◆ **Vorliegender Auszug**
□ □ □ □ □ □ □

Heimische Produktion: Amerikas Fabrikarbeiter finden Trumps Autozölle gut
Nelson Westrick hat nichts gegen Mexiko. Er ist sogar gerade selbst dort. Zusammen mit seiner Frau und zwei seiner vier Kinder macht er Urlaub in Puerto Vallarta. Was ihm aber nicht gefällt, ist, dass sein Arbeitgeber Ford in dem Land Autos produziert und von dort in seine amerikanische Heimat importiert, genauso wie das General Motors und einige andere Wettbewerber tun.

□ □ □ □ □ □ □

◆ **Gespeicherte Daten**
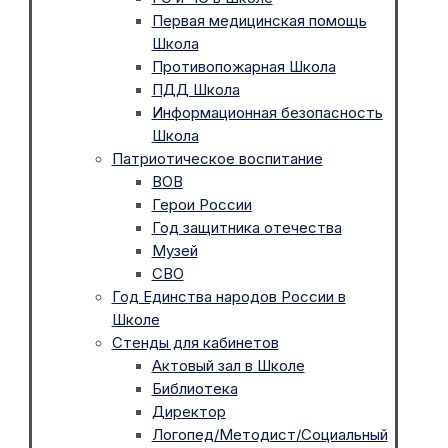
Первая медицинская помощь
Школа
Противопожарная Школа
ПДД Школа
Информационная безопасность
Школа
Патриотическое воспитание
ВОВ
Герои России
Год защитника отечества
Музей
СВО
Год Единства народов России в
Школе
Стенды для кабинетов
Актовый зал в Школе
Библиотека
Директор
Логопед/Методист/Социальный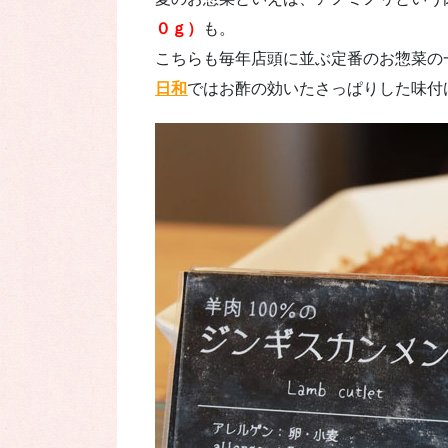
０ｇ）
も。
こちらも毎年店頭に並ぶ定番のお惣菜の
日和
ではお酢の効いたさっぱりした味付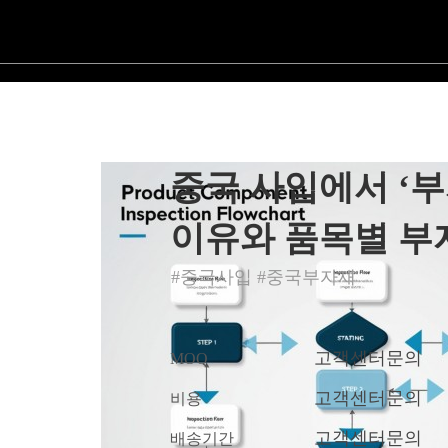
중국 사입에서 ‘
이유와 품목별 부
#중국사입 #중국부자재
고객센터문의
MOQ
고객센터문의
비용
고객센터문의
배송기간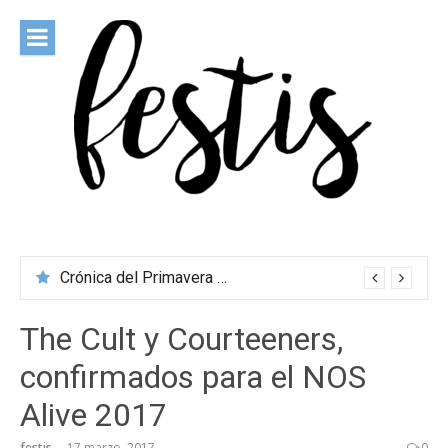
Saltar
al
contenido
festis
Todas las novedades de los festivales más importantes
Crónica del Primavera Sound Porto 2026
The Cult y Courteeners,
confirmados para el NOS
Alive 2017
festis
17 marzo, 2017
0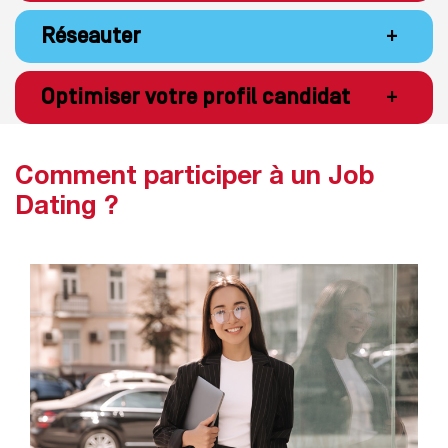
Réseauter
+
Optimiser votre profil candidat
+
Comment participer à un Job
Dating ?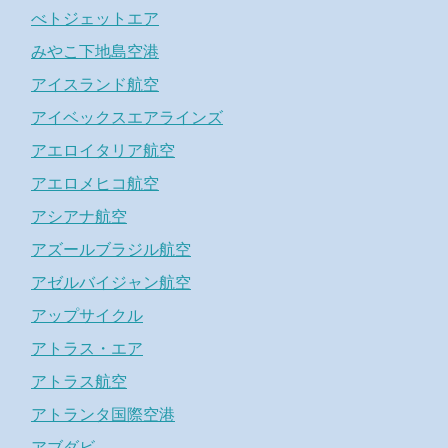
べトジェットエア
みやこ下地島空港
アイスランド航空
アイベックスエアラインズ
アエロイタリア航空
アエロメヒコ航空
アシアナ航空
アズールブラジル航空
アゼルバイジャン航空
アップサイクル
アトラス・エア
アトラス航空
アトランタ国際空港
アブダビ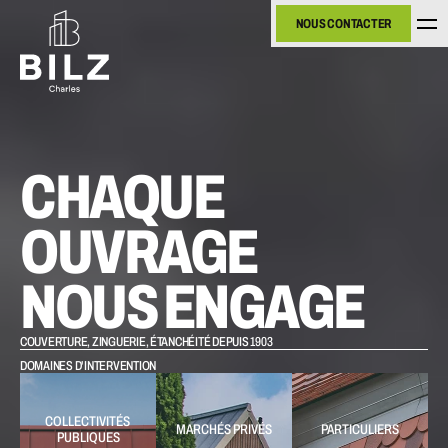
NOUS CONTACTER
NOUS CONTACTER
CHAQUE 
OUVRAGE 
NOUS ENGAGE
COUVERTURE, ZINGUERIE, ÉTANCHÉITÉ DEPUIS 1903
DOMAINES D'INTERVENTION
COLLECTIVITÉS 
MARCHÉS PRIVÉS
PARTICULIERS
PUBLIQUES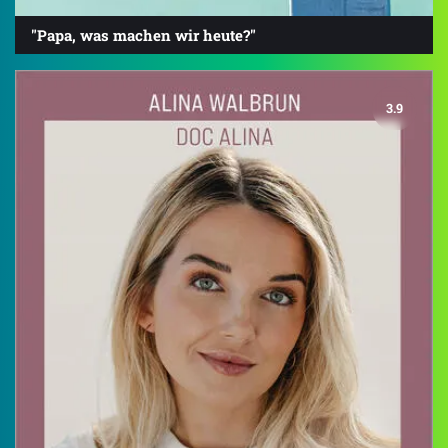
"Papa, was machen wir heute?"
3.9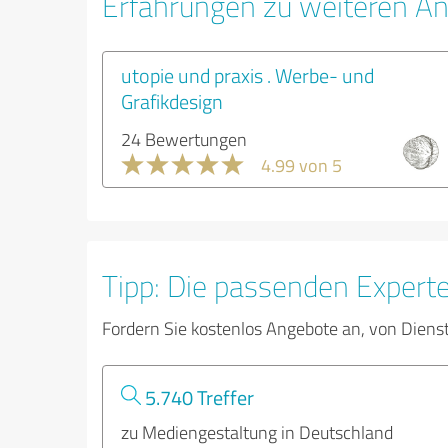
Erfahrungen zu weiteren An
utopie und praxis . Werbe- und
Grafikdesign
24 Bewertungen
4.99 von 5
Tipp: Die passenden Expert
Fordern Sie kostenlos Angebote an, von Diens
5.740 Treffer
zu Mediengestaltung in Deutschland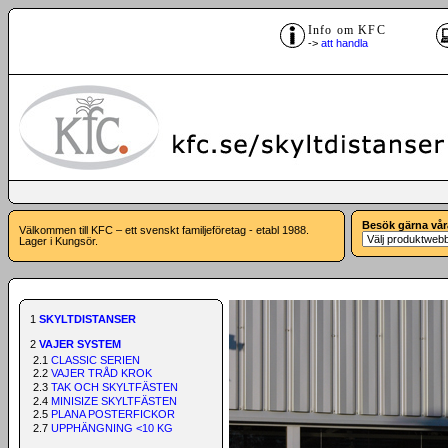
Info om KFC
->
att handla
Besök gärna vår
Välkommen till KFC – ett svenskt familjeföretag - etabl 1988.
Lager i Kungsör.
1
SKYLTDISTANSER
2
VAJER SYSTEM
2.1
CLASSIC SERIEN
2.2
VAJER TRÅD KROK
2.3
TAK OCH SKYLTFÄSTEN
2.4
MINISIZE SKYLTFÄSTEN
2.5
PLANA POSTERFICKOR
2.7
UPPHÄNGNING <10 KG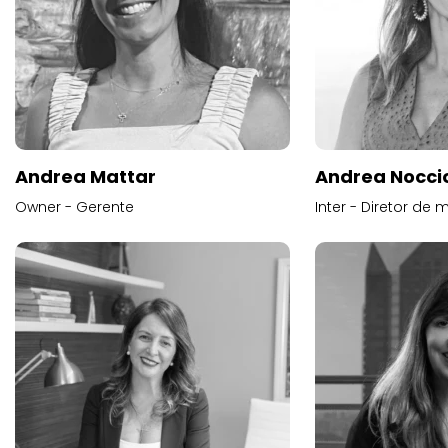
Andrea Mattar
Andrea Noccio
Owner - Gerente
Inter - Diretor de 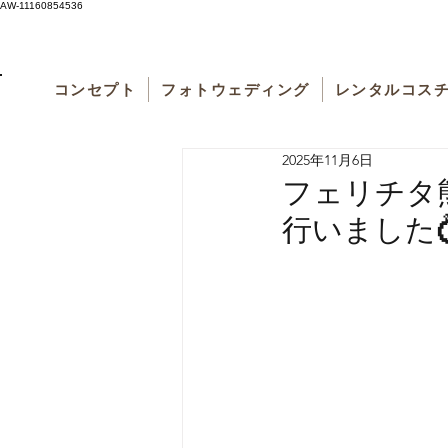
AW-11160854536
コンセプト
フォトウェディング
レンタルコス
2025年11月6日
フェリチタ
行いました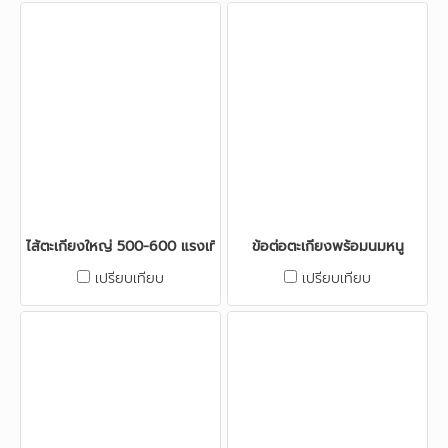
ไส้ตะเกียงใหญ่ 500-600 แรงเทียน
ข้อต่อตะเกียงพร้อมนมหนู
เปรียบเทียบ
เปรียบเทียบ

□ □ □ □ □ □ □

◆ **Zu erledigende Aufgaben**
**1.** Bei welchem Unternehmen arbeitet Nelson Westrick laut dem Auszug über Trumps Autozölle?
**2.** Geben Sie im Auszug über Trumps Autozölle den Abschnitt von „Heimische Produktion: Amerikas“ bis „andere Wettbewerber tun.“ wieder und tauschen Sie dabei „Ford“ gegen „Chrysler“ aus.
Die Einträge stammen aus einer anderen Quelle.

◆ **Lösungen der Übungen**
**1.** Bei Ford.

**2.**
Heimische Produktion: Amerikas Fabrikarbeiter finden Trumps Autozölle gut
Nelson Westrick hat nichts gegen Mexiko. Er ist sogar gerade selbst dort. Zusammen mit seiner Frau und zwei seiner vier Kinder macht er Urlaub in Puerto Vallarta. Was ihm aber nicht gefällt, ist, dass sein Arbeitgeber Chrysler in dem Land Autos produziert und von dort in seine amerikanische Heimat importiert, genauso wie das General Motors und einige andere Wettbewerber tun.